■ **WHAT TO DO**
In the listing below, swap "jewellery" for "jewelry" and reproduce every line with nothing else altered.
[GIVEN DATA]
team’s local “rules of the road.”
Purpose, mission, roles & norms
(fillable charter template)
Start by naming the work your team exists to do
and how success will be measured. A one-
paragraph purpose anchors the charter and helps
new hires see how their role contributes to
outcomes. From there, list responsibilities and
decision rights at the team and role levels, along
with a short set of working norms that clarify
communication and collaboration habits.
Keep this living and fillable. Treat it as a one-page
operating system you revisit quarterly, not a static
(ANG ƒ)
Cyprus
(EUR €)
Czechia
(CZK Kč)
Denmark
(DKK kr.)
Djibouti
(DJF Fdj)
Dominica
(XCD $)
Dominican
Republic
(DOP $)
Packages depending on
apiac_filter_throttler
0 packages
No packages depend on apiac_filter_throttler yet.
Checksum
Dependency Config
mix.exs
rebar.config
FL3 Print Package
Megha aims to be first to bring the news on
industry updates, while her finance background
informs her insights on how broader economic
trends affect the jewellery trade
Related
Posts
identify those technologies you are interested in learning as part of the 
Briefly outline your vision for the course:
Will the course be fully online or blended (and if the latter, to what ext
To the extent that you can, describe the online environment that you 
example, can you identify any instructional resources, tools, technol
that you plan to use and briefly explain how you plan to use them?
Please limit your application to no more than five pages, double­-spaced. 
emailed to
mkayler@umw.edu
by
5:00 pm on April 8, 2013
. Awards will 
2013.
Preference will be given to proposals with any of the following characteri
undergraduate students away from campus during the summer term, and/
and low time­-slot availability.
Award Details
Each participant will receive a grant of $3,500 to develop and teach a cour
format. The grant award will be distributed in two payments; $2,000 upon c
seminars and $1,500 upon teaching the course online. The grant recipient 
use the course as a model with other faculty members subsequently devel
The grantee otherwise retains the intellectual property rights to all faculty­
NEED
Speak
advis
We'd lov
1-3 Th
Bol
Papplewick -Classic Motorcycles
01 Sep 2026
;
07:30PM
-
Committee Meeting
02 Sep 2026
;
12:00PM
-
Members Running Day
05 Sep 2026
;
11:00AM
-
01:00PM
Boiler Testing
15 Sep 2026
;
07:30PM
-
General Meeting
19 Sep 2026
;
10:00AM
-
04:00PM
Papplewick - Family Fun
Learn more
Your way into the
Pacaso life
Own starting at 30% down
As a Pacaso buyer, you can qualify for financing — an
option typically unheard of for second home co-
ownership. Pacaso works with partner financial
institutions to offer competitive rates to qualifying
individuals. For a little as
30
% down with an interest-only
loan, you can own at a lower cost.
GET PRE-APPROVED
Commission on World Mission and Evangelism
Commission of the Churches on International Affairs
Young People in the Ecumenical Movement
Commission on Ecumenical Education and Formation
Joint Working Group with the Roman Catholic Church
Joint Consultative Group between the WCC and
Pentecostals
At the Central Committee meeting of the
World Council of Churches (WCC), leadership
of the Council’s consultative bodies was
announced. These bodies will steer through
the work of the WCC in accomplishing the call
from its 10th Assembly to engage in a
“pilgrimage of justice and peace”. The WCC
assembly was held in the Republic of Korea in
[/GIVEN DATA]
■ **RESPONSE TO THE EXERCISE**
team’s local “rules of the road.”
Purpose, mission, roles & norms
(fillable charter template)
Start by naming the work your team exists to do
and how success will be measured. A one-
paragraph purpose anchors the charter and helps
new hires see how their role contributes to
outcomes. From there, list responsibilities and
decision rights at the team and role levels, along
with a short set of working norms that clarify
communication and collaboration habits.
Keep this living and fillable. Treat it as a one-page
operating system you revisit quarterly, not a static
(ANG ƒ)
Cyprus
(EUR €)
Czechia
(CZK Kč)
Denmark
(DKK kr.)
Djibouti
(DJF Fdj)
Dominica
(XCD $)
Dominican
Republic
(DOP $)
Packages depending on
apiac_filter_throttler
0 packages
No packages depend on apiac_filter_throttler yet.
Checksum
Dependency Config
mix.exs
rebar.config
FL3 Print Package
Megha aims to be first to bring the news on
industry updates, while her finance background
informs her insights on how broader economic
trends affect the jewelry trade
Related
Posts
identify those technologies you are interested in learning as part of the 
Briefly outline your vision for the course:
Will the course be fully online or blended (and if the latter, to what ext
To the extent that you can, describe the online environment that you 
example, can you identify any instructional resources, tools, technol
that you plan to use and briefly explain how you plan to use them?
Please limit your application to no more than five pages, double­-spaced. 
emailed to
mkayler@umw.edu
by
5:00 pm on April 8, 2013
. Awards will 
2013.
Preference will be given to proposals with any of the following characteri
undergraduate students away from campus during the summer term, and/
and low time­-slot availability.
Award Details
Each participant will receive a grant of $3,500 to develop and teach a cour
format. The grant award will be distributed in two payments; $2,000 upon c
seminars and $1,500 upon teaching the course online. The grant recipient 
use the course as a model with other faculty members subsequently devel
The grantee otherwise retains the intellectual property rights to all faculty­
NEED
Speak
advis
We'd lov
1-3 Th
Bol
Papplewick -Classic Motorcycles
01 Sep 2026
;
07:30PM
-
Committee Meeting
02 Sep 2026
;
12:00PM
-
Members Running Day
05 Sep 2026
;
11:00AM
-
01:00PM
Boiler Testing
15 Sep 2026
;
07:30PM
-
General Meeting
19 Sep 2026
;
10:00AM
-
04:00PM
Papplewick - Family Fun
Learn more
Your way into the
Pacaso life
Own starting at 30% down
As a Pacaso buyer, you can qualify for financing — an
option typically unheard of for second home co-
ownership. Pacaso works with partner financial
institutions to offer competitive rates to qualifying
individuals. For a little as
30
% down with an interest-only
loan, you can own at a lower cost.
GET PRE-APPROVED
Commission on World Mission and Evangelism
Commission of the Churches on International Affairs
Young People in the Ecumenical Movement
Commission on Ecumenical Education and Formation
Joint Working Group with the Roman Catholic Church
Joint Consultative Group between the WCC and
Pentecostals
At the Central Committee meeting of the
World Council of Churches (WCC), leadership
of the Council’s consultative bodies was
announced. These bodies will steer through
the work of the WCC in accomplishing the call
from its 10th Assembly to engage in a
“pilgrimage of justice and peace”. The WCC
assembly was held in the Republic of Korea in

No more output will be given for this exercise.